To observe the protective effect of electroacupuncture (EA) on the knee joint cartilage tissue of rats with knee osteoarthritis (KOA), so as to explore the potential mechanism of miR-335-5p involved in the treatment of EA for KOA.

METHODS

A total of 42 adult male Sprague-Dawley (SD) rats were randomly divided into blank, model and EA groups, with 14 rats in each group. The model was established by injecting a sodium glutamate iodoacetate solution (80 μg/μL) into the right joint cavity. On the 15 day after the model establishment, rats in the EA group received EA intervention at "Yanglingquan" (GB34) and "Xuehai" (SP10) on the right side, and the needles were retained for 15 minutes. The intervention was carried out every other day for a total of two weeks. After the two-week intervention, the paw withdrawal mechanical threshold (PWMT) and paw withdrawal thermal latency (PWTL) of the rats were detected;a gait analyzer was used to detect the gait adaptability changes induced by pain;the pathological changes of the knee joint cartilage tissue were observed after hematoxylin-eosin (HE) staining;qPCR and Western blot were used to detect the expression levels of miR-335-5p, Dickkopf related protein 1 (DKK-1), β-catenin, and matrix metalloproteinase 13 (MMP-13) mRNAs and proteins in the cartilage tissue respectively;immunofluorescence staining was used to observe the positive fluorescence expression of β-catenin in the right knee joint cartilage tissue.

RESULTS

In the model group, HE staining showed a large area of chondrocyte necrosis, with the dissolution and disappearance of cell nuclei, accompanied by a macrophages-predominant inflammatory cell infiltration;cartilage surface defects in local areas, necrosis of trabecular bone and proliferation of fibrous tissue in local areas, and new capillary formation in the proliferative areas were also observed.
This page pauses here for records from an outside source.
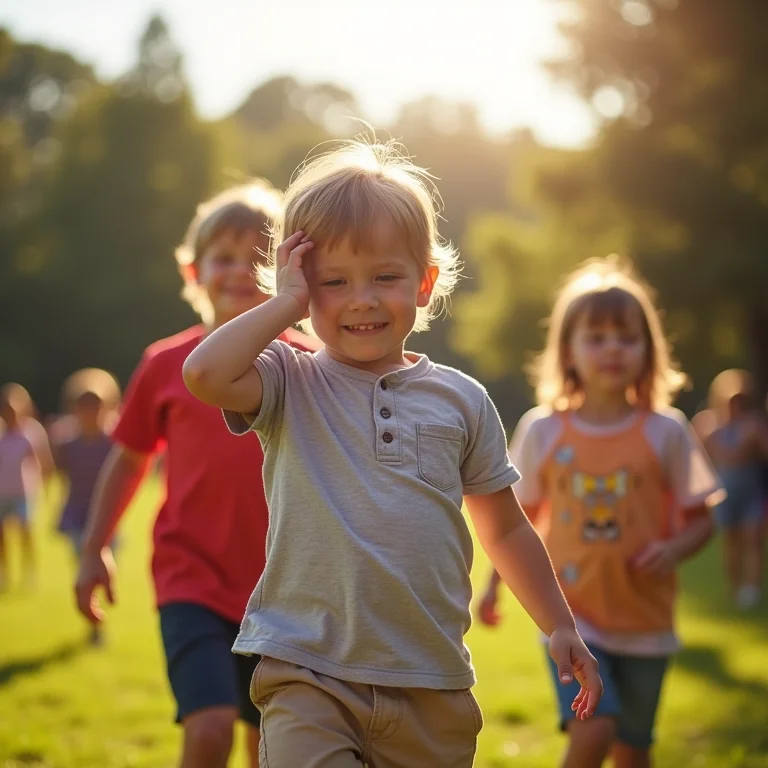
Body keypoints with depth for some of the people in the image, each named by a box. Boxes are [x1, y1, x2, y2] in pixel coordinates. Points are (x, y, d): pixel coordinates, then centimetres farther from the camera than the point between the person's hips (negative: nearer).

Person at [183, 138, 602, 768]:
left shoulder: (460, 400, 8)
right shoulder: (291, 386, 0)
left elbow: (505, 529, 18)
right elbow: (204, 375, -22)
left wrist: (560, 627, 17)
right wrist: (285, 302, -11)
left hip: (432, 686, 3)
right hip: (307, 674, -3)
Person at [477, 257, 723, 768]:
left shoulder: (666, 432, -3)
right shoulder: (542, 430, -2)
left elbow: (701, 518, 2)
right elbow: (519, 517, 10)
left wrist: (675, 549, -17)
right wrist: (494, 584, 6)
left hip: (645, 622, 1)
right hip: (570, 612, -1)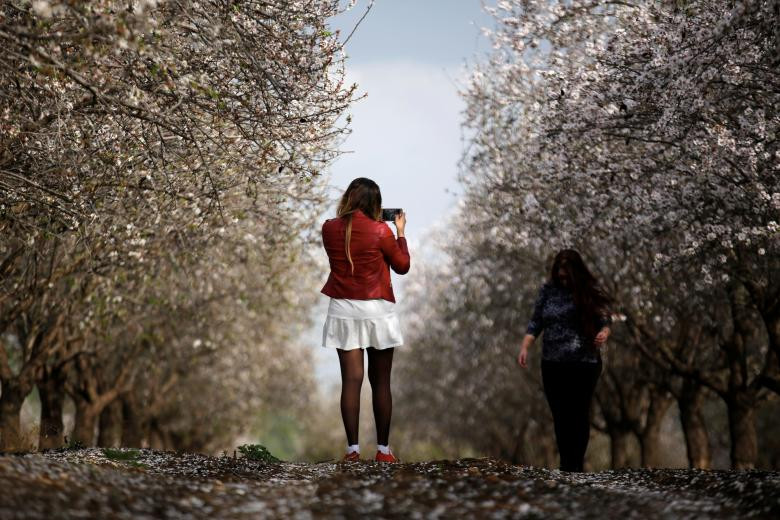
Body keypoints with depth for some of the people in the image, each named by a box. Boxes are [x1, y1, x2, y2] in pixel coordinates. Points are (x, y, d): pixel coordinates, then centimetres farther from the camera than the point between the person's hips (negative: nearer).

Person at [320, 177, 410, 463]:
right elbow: (402, 266, 2)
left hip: (343, 309, 2)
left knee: (351, 380, 1)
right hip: (376, 310, -2)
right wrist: (400, 232, 12)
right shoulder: (380, 230, -9)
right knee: (380, 382, 7)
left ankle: (352, 448, -4)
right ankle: (383, 448, 10)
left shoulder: (329, 228, 0)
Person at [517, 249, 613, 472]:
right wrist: (525, 347, -7)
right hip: (552, 364, 2)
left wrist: (603, 333, -26)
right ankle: (565, 465, 10)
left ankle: (576, 466, 11)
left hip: (584, 364, -2)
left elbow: (605, 321, -3)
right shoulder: (548, 290, 4)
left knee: (579, 415, 1)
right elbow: (536, 322, 7)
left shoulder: (590, 292, -3)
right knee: (560, 416, 3)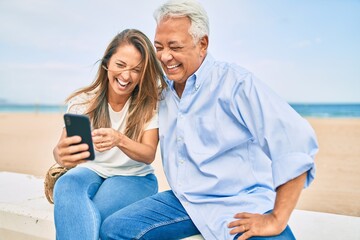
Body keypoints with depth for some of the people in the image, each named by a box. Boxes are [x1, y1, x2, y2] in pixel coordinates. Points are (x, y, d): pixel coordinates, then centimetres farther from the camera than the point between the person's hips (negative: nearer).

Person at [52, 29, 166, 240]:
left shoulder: (151, 103, -10)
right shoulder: (83, 101, -6)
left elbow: (149, 155, -19)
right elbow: (62, 147, -15)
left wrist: (119, 140, -41)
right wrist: (62, 154, -41)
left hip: (135, 178, -2)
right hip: (92, 172, 2)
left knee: (76, 214, -31)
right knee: (67, 185, -34)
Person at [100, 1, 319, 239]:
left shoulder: (236, 82, -14)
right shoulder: (164, 92, 8)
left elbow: (296, 143, -21)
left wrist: (277, 220, -20)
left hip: (242, 209, -6)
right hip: (184, 201, 6)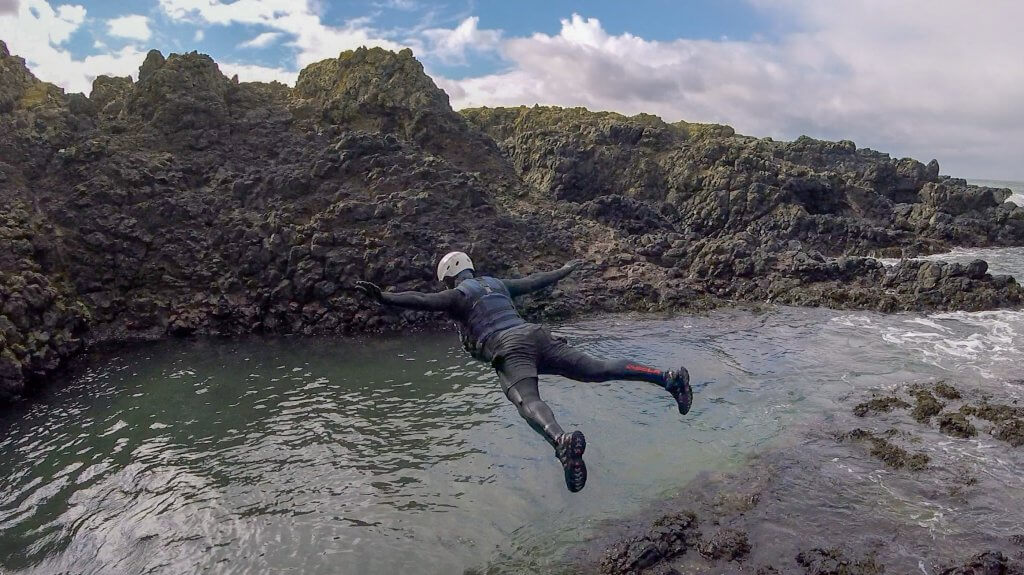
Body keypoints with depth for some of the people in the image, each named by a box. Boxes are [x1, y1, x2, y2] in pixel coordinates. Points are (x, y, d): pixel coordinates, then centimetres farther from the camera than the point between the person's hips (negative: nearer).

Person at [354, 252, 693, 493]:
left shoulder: (456, 295, 13)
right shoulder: (497, 284, 32)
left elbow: (422, 301, -5)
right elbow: (536, 281, 43)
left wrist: (383, 297, -12)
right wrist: (565, 271, 59)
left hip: (509, 351, -6)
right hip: (538, 338, 6)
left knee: (528, 402, -30)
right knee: (599, 369, 3)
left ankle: (563, 442, -62)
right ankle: (668, 378, -7)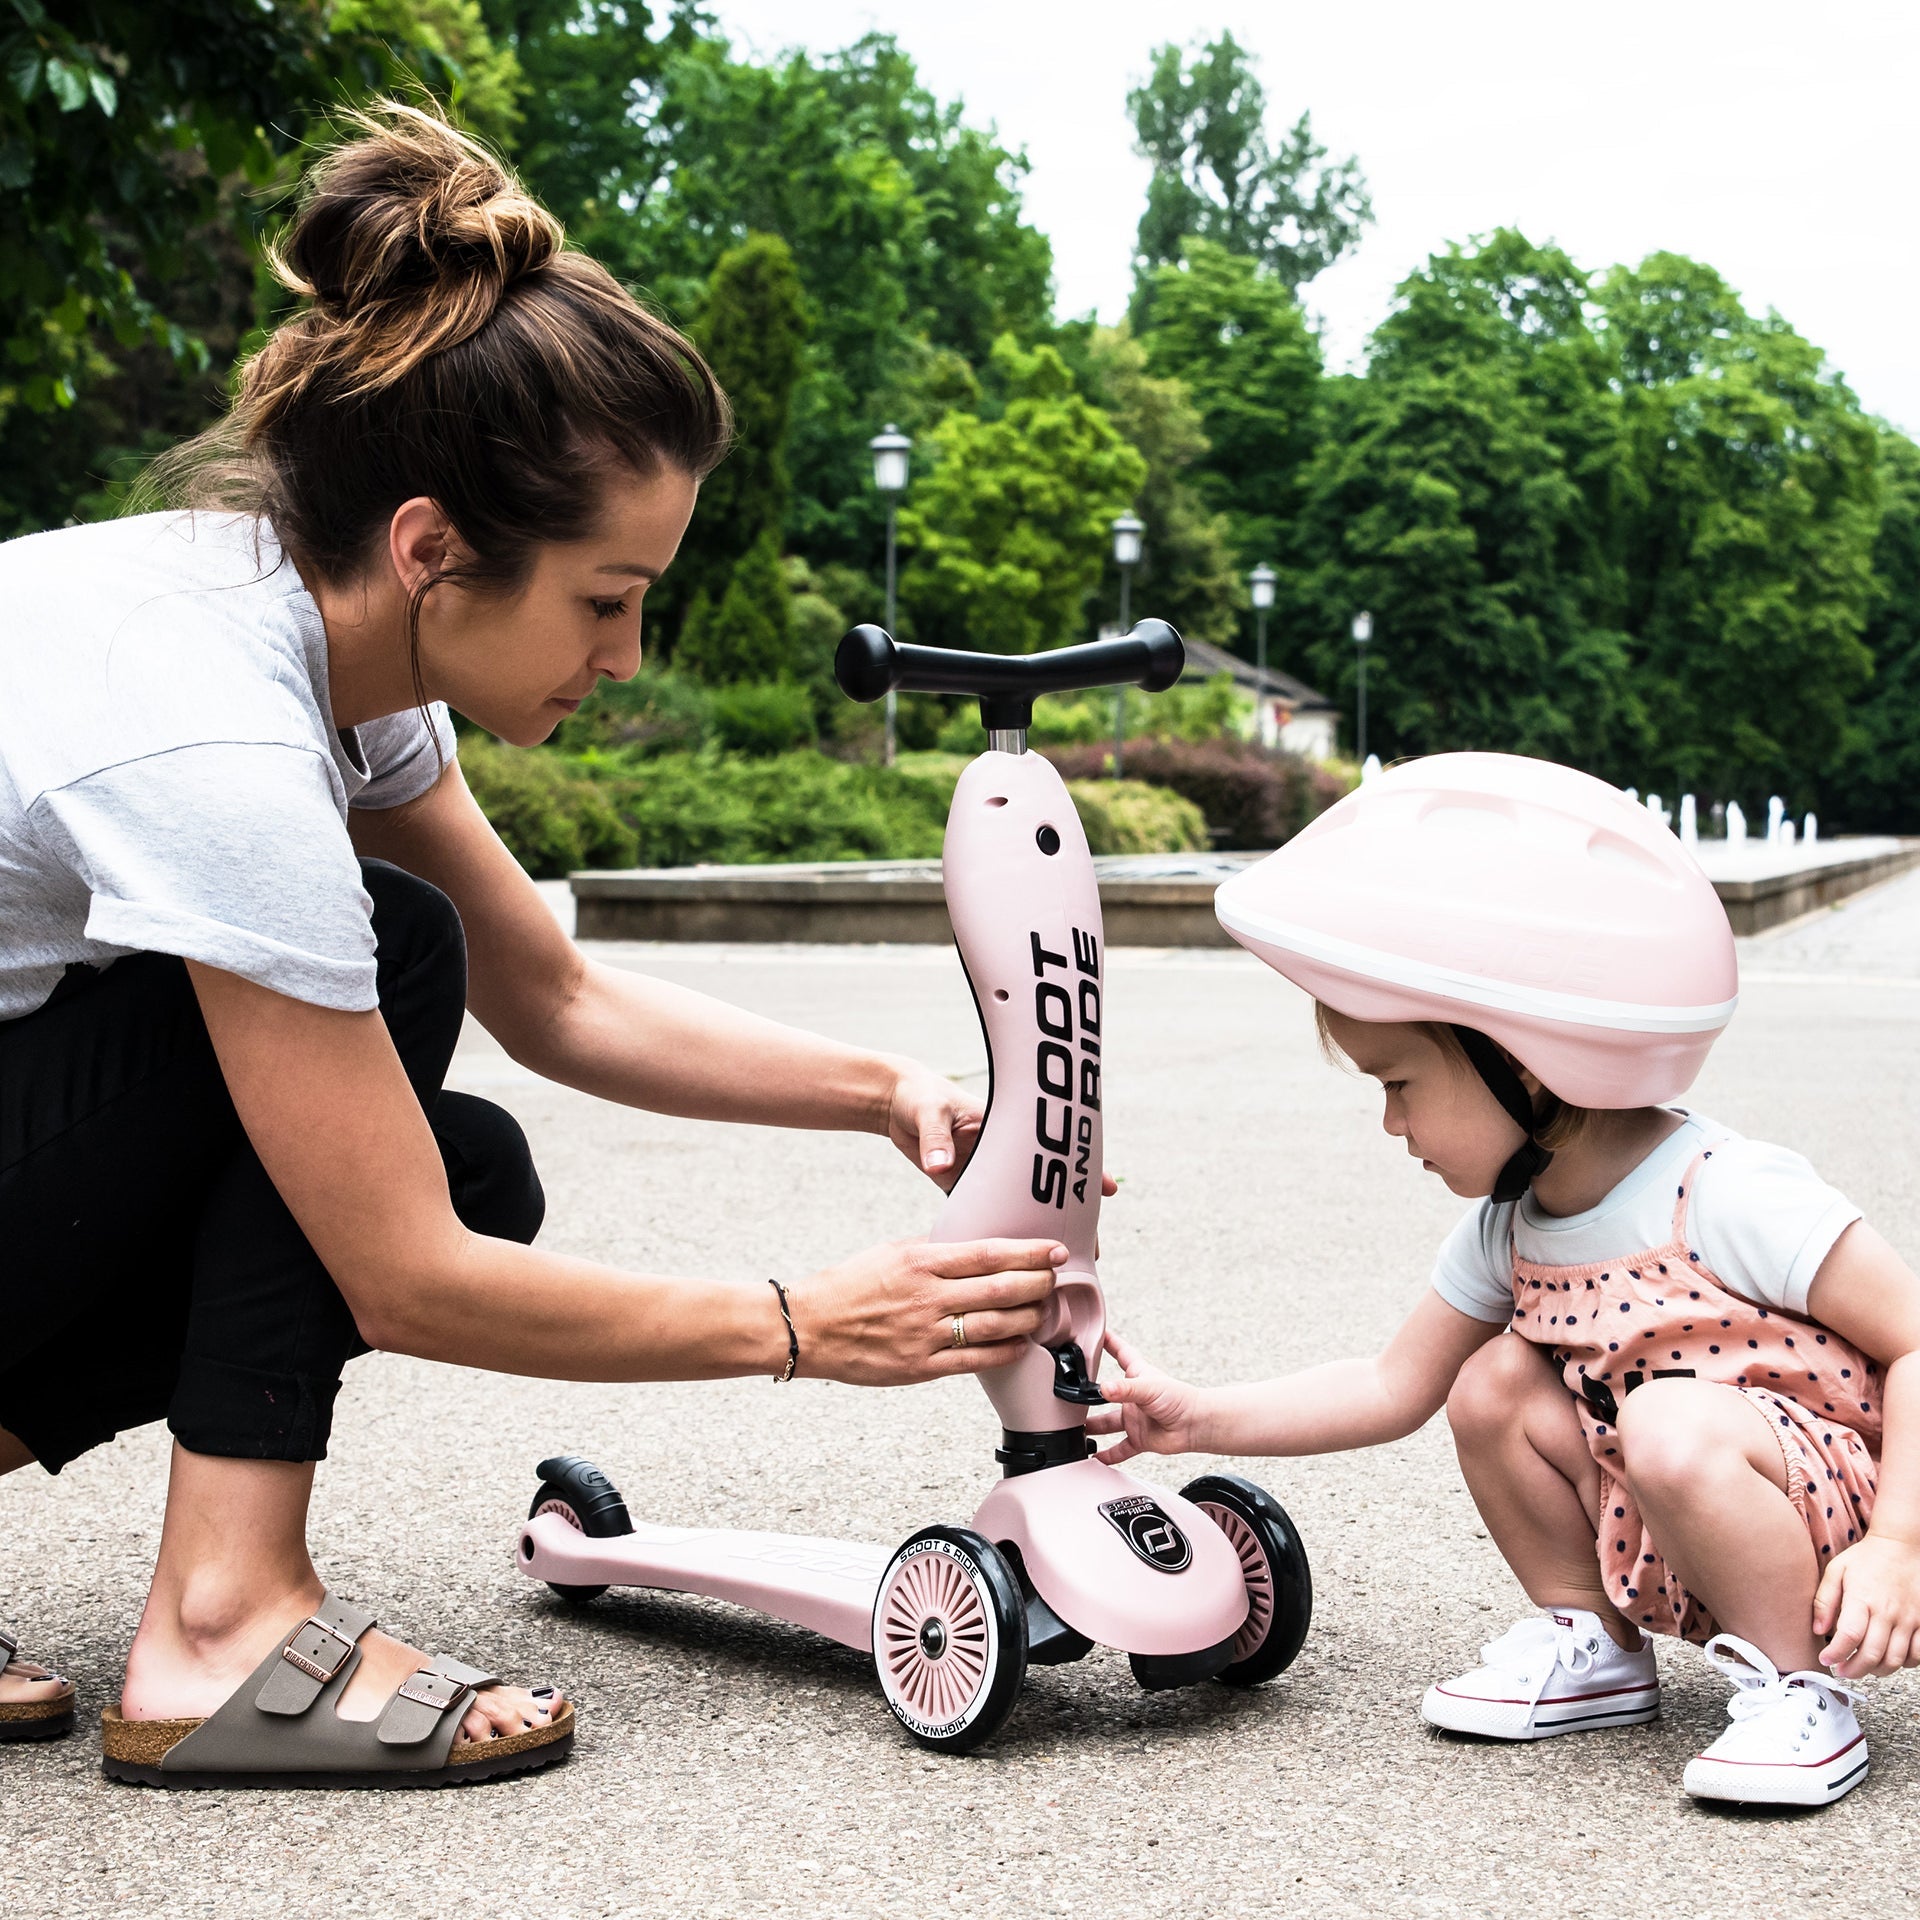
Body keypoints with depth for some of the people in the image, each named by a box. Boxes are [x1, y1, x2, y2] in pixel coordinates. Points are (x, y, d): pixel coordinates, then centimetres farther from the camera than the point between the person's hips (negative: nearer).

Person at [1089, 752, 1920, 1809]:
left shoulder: (1730, 1197, -24)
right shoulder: (1509, 1229, 0)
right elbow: (1393, 1385, 9)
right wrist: (1203, 1418, 3)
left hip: (1827, 1503, -8)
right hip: (1660, 1536, 8)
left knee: (1675, 1426, -33)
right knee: (1496, 1386, -5)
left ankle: (1800, 1692, -13)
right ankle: (1591, 1643, 12)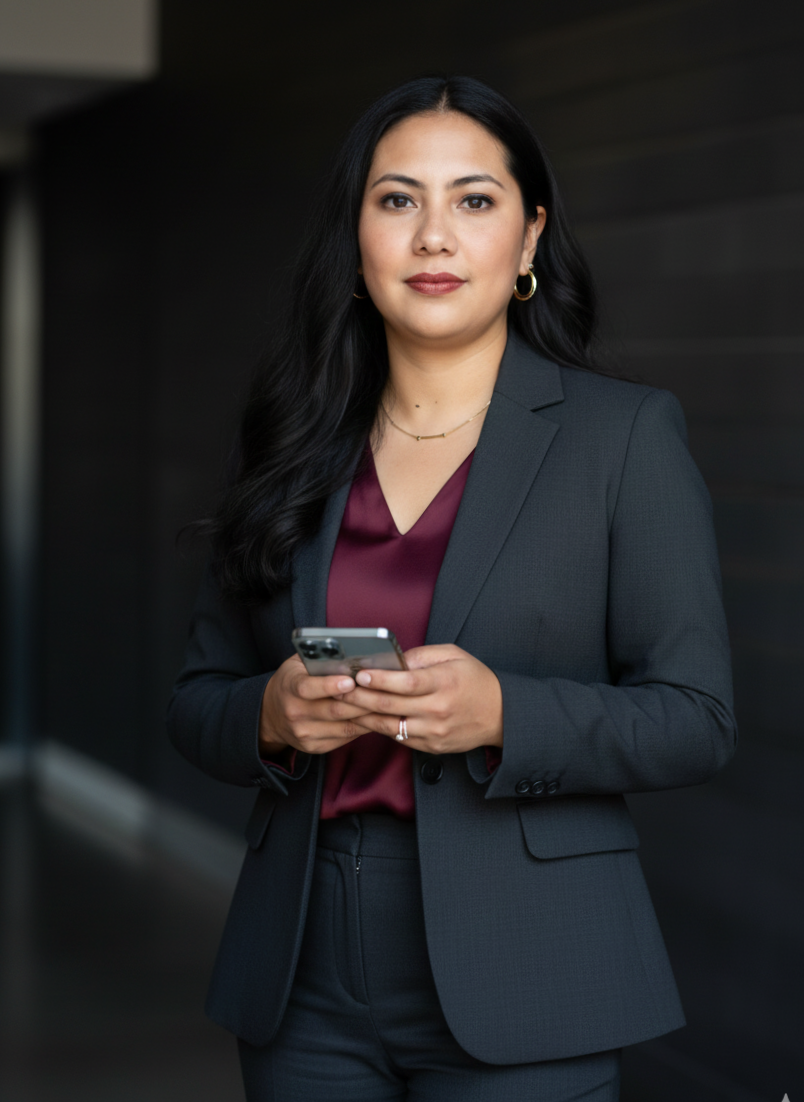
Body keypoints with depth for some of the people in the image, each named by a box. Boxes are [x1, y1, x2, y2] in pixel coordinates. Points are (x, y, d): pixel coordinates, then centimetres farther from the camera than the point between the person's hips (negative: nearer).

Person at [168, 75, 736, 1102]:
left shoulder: (628, 432, -3)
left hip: (515, 983, -3)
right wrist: (270, 717, -12)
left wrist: (500, 716, -22)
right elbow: (196, 699, 11)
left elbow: (695, 720, -6)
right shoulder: (292, 448, 7)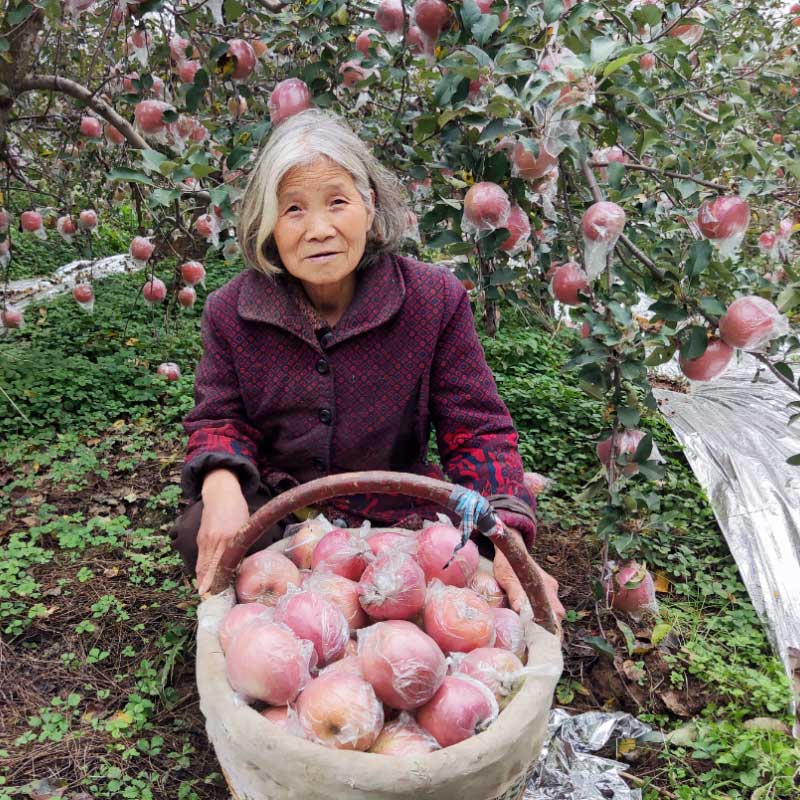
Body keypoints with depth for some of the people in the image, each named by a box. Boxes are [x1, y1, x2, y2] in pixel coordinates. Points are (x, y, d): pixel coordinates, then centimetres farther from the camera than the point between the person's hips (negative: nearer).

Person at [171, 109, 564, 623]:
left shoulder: (436, 299, -12)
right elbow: (220, 420, 1)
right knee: (199, 535, -26)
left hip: (396, 514, 0)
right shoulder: (232, 311, -7)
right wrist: (222, 484, -25)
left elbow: (477, 430, -10)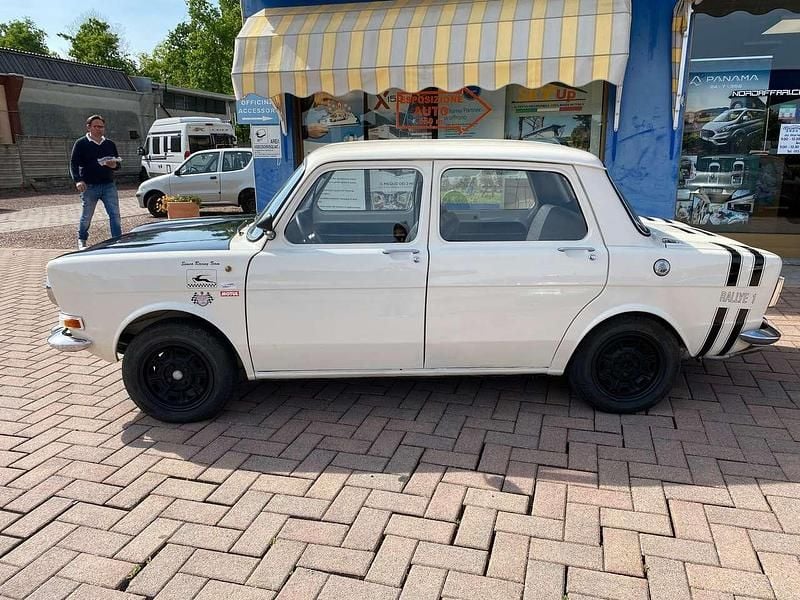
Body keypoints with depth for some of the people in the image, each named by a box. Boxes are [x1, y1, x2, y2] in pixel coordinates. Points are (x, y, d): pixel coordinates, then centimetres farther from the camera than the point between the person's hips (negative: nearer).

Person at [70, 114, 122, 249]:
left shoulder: (110, 144, 13)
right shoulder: (81, 144, 1)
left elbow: (118, 163, 18)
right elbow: (73, 164, -3)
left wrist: (114, 165, -7)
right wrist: (78, 180, -18)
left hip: (108, 185, 3)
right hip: (89, 186, -3)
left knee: (115, 214, -6)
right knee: (86, 216, 8)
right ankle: (82, 240, 28)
In the EA group, pathological manifestations such as inflammatory cell infiltration and fibrous tissue proliferation were significantly alleviated. Compared with the blank group, the PWMT, PWTL, the support duration, footprint area, and average ground pressure of the right hind paw, and the mRNA and protein expressions of DKK-1 in the right knee joint cartilage tissue were decreased (<0.001) in the model group, while the expressions of miR-335-5p, mRNA and protein expressions of β-catenin and MMP-13, and the fluorescence intensity of β-catenin in the right knee joint cartilage tissue were increased (<0.001, <0.01). All the above indicators in the EA group were all reversed (<0.001, <0.05, <0.01) in comparison with the model group.

CONCLUSIONS

EA can significantly improve the pain symptoms of KOA rats, promote the recovery of motor function, and improve the pathological morphology of the knee joint cartilage tissue. This may be related to regulating the expression of miR-355-5p and Wnt/β-catenin pathway, as well as inhibiting the release of cartilage extracellular matrix-related degrading enzymes.